Он писал что–то о новой опухоли в груди, и о том, что ранее, она росла с каждым днем, не давая Силиусу никаких шансов. Но после их с эльфом встречи состояние сына стабилизировалось, и он начал проявлять интерес к окружающим вещам, задавать вопросы и в целом вести себя живее, чем обычно.

— Фенрис, порежь мне яблоко, — Мариан откинулась на спинку стула, разминая затекшую шею.

— Много сделала за сегодня? — поинтересовался эльф, заглядывая девушке через плечо.

— Еще часть, но нужно поработать, чтобы связать эти предложения в единообразный текст. Знаешь, что мне любопытно? — Хоук уткнулась затылком в живот эльфа. — Он все время упоминает имя этого Серафини, — она дернулась, чтобы достать толстый том с другого конца стола, но Фенрис мягко остановил ее.

— Хоук, давай отдохнем. Ты сидишь сегодня весь вечер.
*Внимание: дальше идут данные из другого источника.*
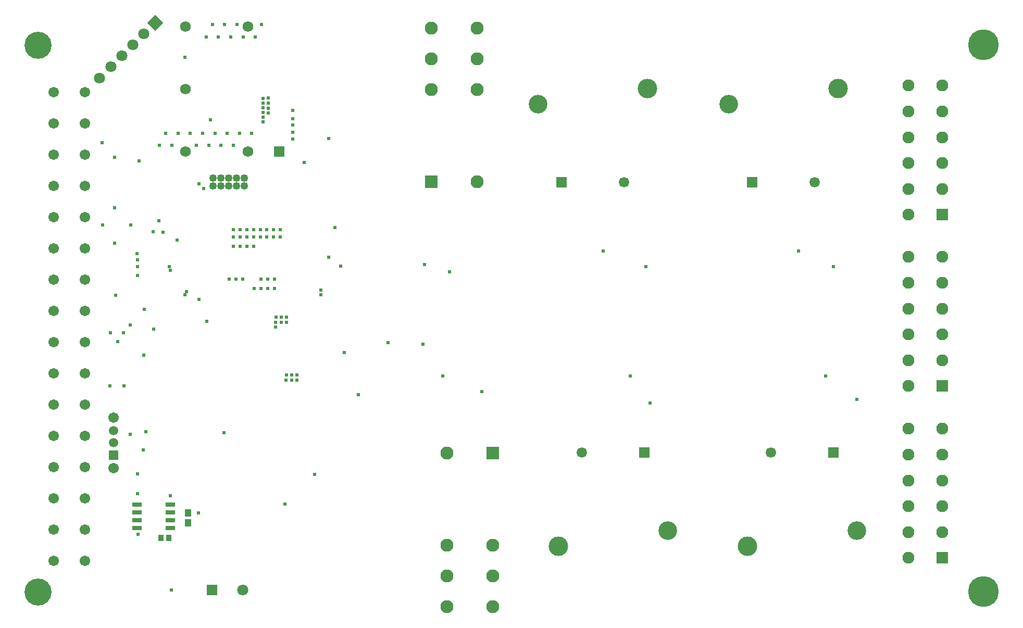
<source format=gbs>
G04*
G04 #@! TF.GenerationSoftware,Altium Limited,Altium Designer,21.6.4 (81)*
G04*
G04 Layer_Color=16711935*
%FSLAX25Y25*%
%MOIN*%
G70*
G04*
G04 #@! TF.SameCoordinates,D5C6F8BD-756C-4CA3-9184-76241C2A0D58*
G04*
G04*
G04 #@! TF.FilePolarity,Negative*
G04*
G01*
G75*
%ADD20R,0.03985X0.04758*%
%ADD58R,0.03753X0.04147*%
%ADD69C,0.08280*%
%ADD70R,0.08280X0.08280*%
%ADD71C,0.11929*%
%ADD72C,0.12441*%
%ADD73C,0.06653*%
%ADD74R,0.06653X0.06653*%
%ADD75C,0.06800*%
%ADD76R,0.06800X0.06800*%
%ADD77C,0.06706*%
%ADD78C,0.17335*%
%ADD79R,0.07690X0.07690*%
%ADD80C,0.07690*%
%ADD81C,0.07099*%
%ADD82P,0.10040X4X270.0*%
%ADD83C,0.04934*%
%ADD84R,0.05950X0.05950*%
%ADD85C,0.05950*%
%ADD86C,0.19698*%
%ADD87R,0.07099X0.07099*%
%ADD88C,0.02375*%
G04:AMPARAMS|DCode=130|XSize=61.02mil|YSize=23.62mil|CornerRadius=2.01mil|HoleSize=0mil|Usage=FLASHONLY|Rotation=0.000|XOffset=0mil|YOffset=0mil|HoleType=Round|Shape=RoundedRectangle|*
%AMROUNDEDRECTD130*
21,1,0.06102,0.01961,0,0,0.0*
21,1,0.05701,0.02362,0,0,0.0*
1,1,0.00402,0.02850,-0.00980*
1,1,0.00402,-0.02850,-0.00980*
1,1,0.00402,-0.02850,0.00980*
1,1,0.00402,0.02850,0.00980*
%
%ADD130ROUNDEDRECTD130*%
D20*
X107000Y72157D02*
D03*
Y65843D02*
D03*
D58*
X94718Y56200D02*
D03*
X89600D02*
D03*
D69*
X292032Y284256D02*
D03*
Y343311D02*
D03*
Y362996D02*
D03*
Y382681D02*
D03*
X262504D02*
D03*
Y362996D02*
D03*
Y343311D02*
D03*
X272504Y110744D02*
D03*
Y51689D02*
D03*
Y32004D02*
D03*
Y12319D02*
D03*
X302031D02*
D03*
Y32004D02*
D03*
Y51689D02*
D03*
D70*
X262504Y284256D02*
D03*
X302031Y110744D02*
D03*
D71*
X535032Y61000D02*
D03*
X414035Y61020D02*
D03*
X453024Y333980D02*
D03*
X330996D02*
D03*
D72*
X465031Y51000D02*
D03*
X344035Y51020D02*
D03*
X523024Y343980D02*
D03*
X400996D02*
D03*
D73*
X480031Y111000D02*
D03*
X359035Y111020D02*
D03*
X508024Y283980D02*
D03*
X385996D02*
D03*
D74*
X520031Y111000D02*
D03*
X399035Y111020D02*
D03*
X468024Y283980D02*
D03*
X345996D02*
D03*
D75*
X105200Y303600D02*
D03*
Y343600D02*
D03*
Y383600D02*
D03*
X145200Y303600D02*
D03*
Y383600D02*
D03*
D76*
X165200Y303600D02*
D03*
D77*
X20866Y41653D02*
D03*
Y61654D02*
D03*
Y81653D02*
D03*
Y101654D02*
D03*
Y121653D02*
D03*
Y141654D02*
D03*
Y161653D02*
D03*
Y181653D02*
D03*
Y201654D02*
D03*
Y221654D02*
D03*
Y241653D02*
D03*
Y261653D02*
D03*
Y281653D02*
D03*
Y301654D02*
D03*
Y321654D02*
D03*
Y341653D02*
D03*
X40866Y41653D02*
D03*
Y61654D02*
D03*
Y81653D02*
D03*
Y101654D02*
D03*
Y121653D02*
D03*
Y141654D02*
D03*
Y161653D02*
D03*
Y181653D02*
D03*
Y201654D02*
D03*
Y221654D02*
D03*
Y241653D02*
D03*
Y261653D02*
D03*
Y281653D02*
D03*
Y301654D02*
D03*
Y321654D02*
D03*
Y341653D02*
D03*
X59400Y101058D02*
D03*
Y133342D02*
D03*
D78*
X10866Y371654D02*
D03*
Y21654D02*
D03*
D79*
X589653Y43465D02*
D03*
Y263142D02*
D03*
Y153465D02*
D03*
D80*
X568000Y43465D02*
D03*
X589653Y60000D02*
D03*
X568000D02*
D03*
X589653Y76535D02*
D03*
X568000D02*
D03*
X589653Y93071D02*
D03*
X568000D02*
D03*
X589653Y109606D02*
D03*
X568000D02*
D03*
X589653Y126142D02*
D03*
X568000D02*
D03*
Y263142D02*
D03*
X589653Y279677D02*
D03*
X568000D02*
D03*
X589653Y296213D02*
D03*
X568000D02*
D03*
X589653Y312748D02*
D03*
X568000D02*
D03*
X589653Y329283D02*
D03*
X568000D02*
D03*
X589653Y345819D02*
D03*
X568000D02*
D03*
Y236142D02*
D03*
X589653D02*
D03*
X568000Y219606D02*
D03*
X589653D02*
D03*
X568000Y203071D02*
D03*
X589653D02*
D03*
X568000Y186535D02*
D03*
X589653D02*
D03*
X568000Y170000D02*
D03*
X589653D02*
D03*
X568000Y153465D02*
D03*
D81*
X50422Y350722D02*
D03*
X57493Y357793D02*
D03*
X71636Y371936D02*
D03*
X78707Y379007D02*
D03*
X64565Y364864D02*
D03*
X141842Y23000D02*
D03*
D82*
X85778Y386078D02*
D03*
D83*
X123000Y281500D02*
D03*
Y286500D02*
D03*
X128000Y281500D02*
D03*
X133000D02*
D03*
X128000Y286500D02*
D03*
X133000D02*
D03*
X138000Y281500D02*
D03*
X143000D02*
D03*
X138000Y286500D02*
D03*
X143000D02*
D03*
D84*
X59400Y109326D02*
D03*
D85*
Y117200D02*
D03*
Y125074D02*
D03*
D86*
X615866Y371850D02*
D03*
Y21850D02*
D03*
D87*
X122158Y23000D02*
D03*
D88*
X148857Y253728D02*
D03*
Y249000D02*
D03*
X60600Y211700D02*
D03*
X70300Y256600D02*
D03*
X174000Y330000D02*
D03*
Y324500D02*
D03*
Y320500D02*
D03*
Y316000D02*
D03*
Y311500D02*
D03*
X258400Y231200D02*
D03*
X497500Y240000D02*
D03*
X74500Y229900D02*
D03*
X60000Y245000D02*
D03*
X79000Y202496D02*
D03*
X70000Y192500D02*
D03*
X65600Y187700D02*
D03*
X70000Y122500D02*
D03*
X85000Y190000D02*
D03*
X60000Y300000D02*
D03*
X51800Y309400D02*
D03*
X100000Y247000D02*
D03*
X84700Y252400D02*
D03*
X88300Y259300D02*
D03*
X95000Y230000D02*
D03*
X74500Y234425D02*
D03*
X74400Y238400D02*
D03*
X60000Y267500D02*
D03*
X75750Y297650D02*
D03*
X128070Y307500D02*
D03*
X120196D02*
D03*
X520000Y230000D02*
D03*
X372500Y240000D02*
D03*
X400000Y230000D02*
D03*
X274163Y226663D02*
D03*
X390000Y160000D02*
D03*
X402500Y142500D02*
D03*
X535000Y145000D02*
D03*
X269800Y160000D02*
D03*
X295000Y150000D02*
D03*
X515000Y160000D02*
D03*
X257122Y180122D02*
D03*
X234878Y181122D02*
D03*
X105997Y214003D02*
D03*
X104983Y211965D02*
D03*
X114051Y209051D02*
D03*
X192000Y215000D02*
D03*
Y212000D02*
D03*
X137714Y222000D02*
D03*
X162286D02*
D03*
X153714D02*
D03*
X158000D02*
D03*
X142000D02*
D03*
X133429D02*
D03*
X162286Y216000D02*
D03*
X158000D02*
D03*
X149429D02*
D03*
X153714D02*
D03*
X157429Y253728D02*
D03*
X153143D02*
D03*
X166000D02*
D03*
X161714D02*
D03*
X136000D02*
D03*
X140286D02*
D03*
X144571D02*
D03*
X140286Y249000D02*
D03*
X144571D02*
D03*
X136000D02*
D03*
X157429D02*
D03*
X153143D02*
D03*
X161714D02*
D03*
X166000D02*
D03*
X140286Y243000D02*
D03*
X136000D02*
D03*
X148857D02*
D03*
X144571D02*
D03*
X114000Y283000D02*
D03*
X117000Y280000D02*
D03*
X201000Y255000D02*
D03*
X188000Y97000D02*
D03*
X169000Y78000D02*
D03*
X207000Y175000D02*
D03*
X216000Y148000D02*
D03*
X96300Y23000D02*
D03*
X118800Y194800D02*
D03*
X95600Y83200D02*
D03*
X113500Y72200D02*
D03*
X95500Y227700D02*
D03*
X57200Y187600D02*
D03*
X74500Y84600D02*
D03*
X79800Y124300D02*
D03*
X74500Y97300D02*
D03*
X57100Y153600D02*
D03*
X75100Y58700D02*
D03*
X65900Y153700D02*
D03*
X96574Y307500D02*
D03*
X88700D02*
D03*
X92637Y315374D02*
D03*
X100511D02*
D03*
X112322Y307500D02*
D03*
X116259Y315374D02*
D03*
X108385D02*
D03*
X124133D02*
D03*
X132007D02*
D03*
X121300Y324000D02*
D03*
X104900Y363800D02*
D03*
X126426Y377000D02*
D03*
X204500Y230200D02*
D03*
X197000Y235900D02*
D03*
X139881Y315374D02*
D03*
X181418Y296618D02*
D03*
X197100Y311800D02*
D03*
X91000Y252100D02*
D03*
X61900Y182000D02*
D03*
X74600Y224400D02*
D03*
X78500Y173400D02*
D03*
X78300Y112700D02*
D03*
X130000Y123500D02*
D03*
X169800Y160600D02*
D03*
X173250D02*
D03*
X176700D02*
D03*
X173250Y157400D02*
D03*
X169700D02*
D03*
X176700D02*
D03*
X163000Y191200D02*
D03*
X170100Y194400D02*
D03*
X163100D02*
D03*
X166650D02*
D03*
X170100Y197600D02*
D03*
X166650D02*
D03*
X163200D02*
D03*
X158300Y328242D02*
D03*
X154800Y328549D02*
D03*
X158300Y331428D02*
D03*
X154800Y331599D02*
D03*
Y322448D02*
D03*
Y325499D02*
D03*
Y334650D02*
D03*
X158300Y337800D02*
D03*
Y334614D02*
D03*
X154800Y337700D02*
D03*
X147755Y315374D02*
D03*
X135944Y307500D02*
D03*
X153985Y384874D02*
D03*
X150048Y377000D02*
D03*
X142174D02*
D03*
X138237Y384874D02*
D03*
X134300Y377000D02*
D03*
X130363Y384874D02*
D03*
X122489D02*
D03*
X118552Y377000D02*
D03*
X52200Y256500D02*
D03*
D130*
X74370Y62500D02*
D03*
Y67500D02*
D03*
Y72500D02*
D03*
Y77500D02*
D03*
X95630D02*
D03*
Y72500D02*
D03*
Y67500D02*
D03*
Y62500D02*
D03*
M02*

</source>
— И впустую, всего ничего перевела! — упрямо заворчала она, потряхивая перед ним листками, на которых красовался ее текст, с пробелами, заметками и многочисленными зачеркиваниями.

— Если сегодня худший день, завтра будет лучший? — усмехнулся эльф и ласково потрепал ее за волосы. Мариан увильнула из–под него и встала с кресла.

— Хорошо, зануда эльф, я передумала насчет яблока, — она заливисто рассмеялась и протянула к нему руки, — отнеси меня в спальню.

— С удовольствием, упрямая мадам, — эльф подхватил ее, и Хоук радостно взвизгнула.

Фенрису было не по себе от того, что она столько времени проводит за дневником, и так мало с ним. Только в постели она была прежней Мариан, не сосредоточенно–напряженной и натянутой, словно струна. В его объятиях она позволяла себе расслабиться, Фенрис вдыхал запах ее волос, целовал и чувствовал, как она отдается в ответ, искренне и даже немного отчаянно.

Как и всегда.

В их отношениях всегда было нечто такое, чему эльф даже не мог подобрать подходящего объяснения. Эмоции вели вперед, страсть держала на коротком поводке: они любили друг друга так, словно завтрашнего дня могло бы и не быть. Фенрис боялся открыть глаза утром и не увидеть Мариан рядом. Хоук говорила ему, что чувствует то же самое.

Они не верили, что наконец–то вместе, и поэтому не могли насытиться друг другом.

Эльфу казалось, что так будет всегда, но он был рад, что их чувства нашли выражение, а еще больше счастлив, когда Мариан говорила об этом вслух.

— Тебе нравится? — выдохнул он ей прямо в ухо, легонько касаясь мочки губами.

— Я хочу еще, Фенрис, — Хоук подалась вперед и крепко обхватила его руками. Жжение в клеймах усилилось, но, перемежаемое с наслаждением, отступило на задний план.

Заранее проигранная битва. В этом сражении боли уже не одержать побед.

До тех пор, пока эльф слышит, как бьется её сердце, чувствует, как её руки скользят по спине, заставляя двигаться все быстрее, в такт стонам: боли не будет. Наслаждение выше страданий, они заслужили его, в их праве получать удовольствие, так близко друг к другу. Прямо сейчас.